Item #325349 [The Cookhouse of the 8th Hussars]. Roger Fenton.

The Birth of War Photography

[The Cookhouse of the 8th Hussars].

Sebastopol, Crimea: 1855.

Price: $2,500.00


About the item

Salt print from a wet collodion glass negative, 6 x 7-1/2 inches. Inscribed in ink in the lower right corner "Sebastopol / Lord Raglan" The Birth of War Photography. Some spotting and moderate fading. Tipped to a mount with oval opening.

Item #325349

"Photograph of soldiers from the 8th Hussars gathered around an open air cooking hut/field kitchen. A man stands at the centre of the group holding a large pan while the man sitting in front of him fills his bowl from it. The other soldiers stand, sit and lie around them. To the right a soldier is chopping wood and a Vivandière stands behind them with her left hand on her hip.
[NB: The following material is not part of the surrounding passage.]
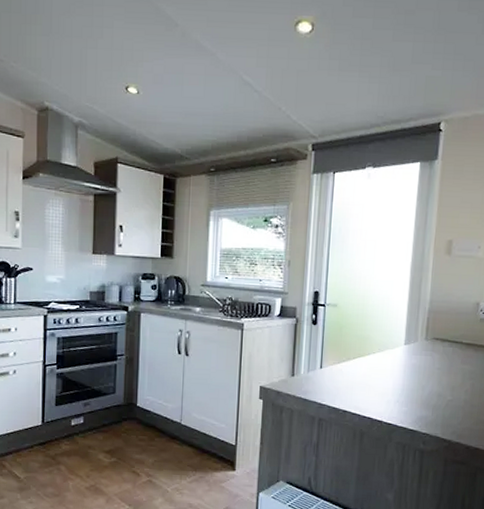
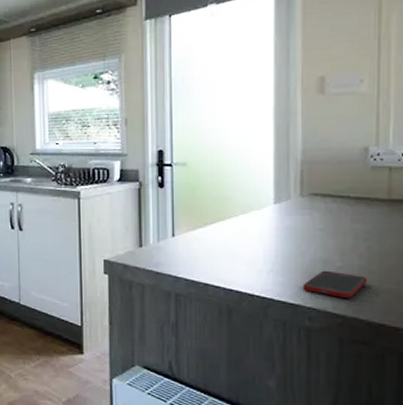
cell phone: none [420,402,470,426] -> present [302,270,368,298]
Fenton's photographic van is just visible to the left" (https://www.rct.uk/collection/2500384)

"In the winter of 1855, Roger Fenton sailed from England on the ship Hecla for the theatre of the Crimean War as an accredited war photographer ... Documentation of battle was a new application of photography ... He took with him a wagon, fitted out as a darkroom, for he was using the wet collodion process ... He returned from the Crimea in July with over three hundred negatives ... The subjects were landscales and portraits – battlefields and fortifications, officers and men. There were no scenes of action; to record them was then beyond the power of the camera ... To a public used to the conventional fantasies of romantic battle painters, these photographs seemed dull, yet they recognized in them the virtue of the camera as a faithful witness..." (Beaumont Newhal, The History of Photography, p. 67).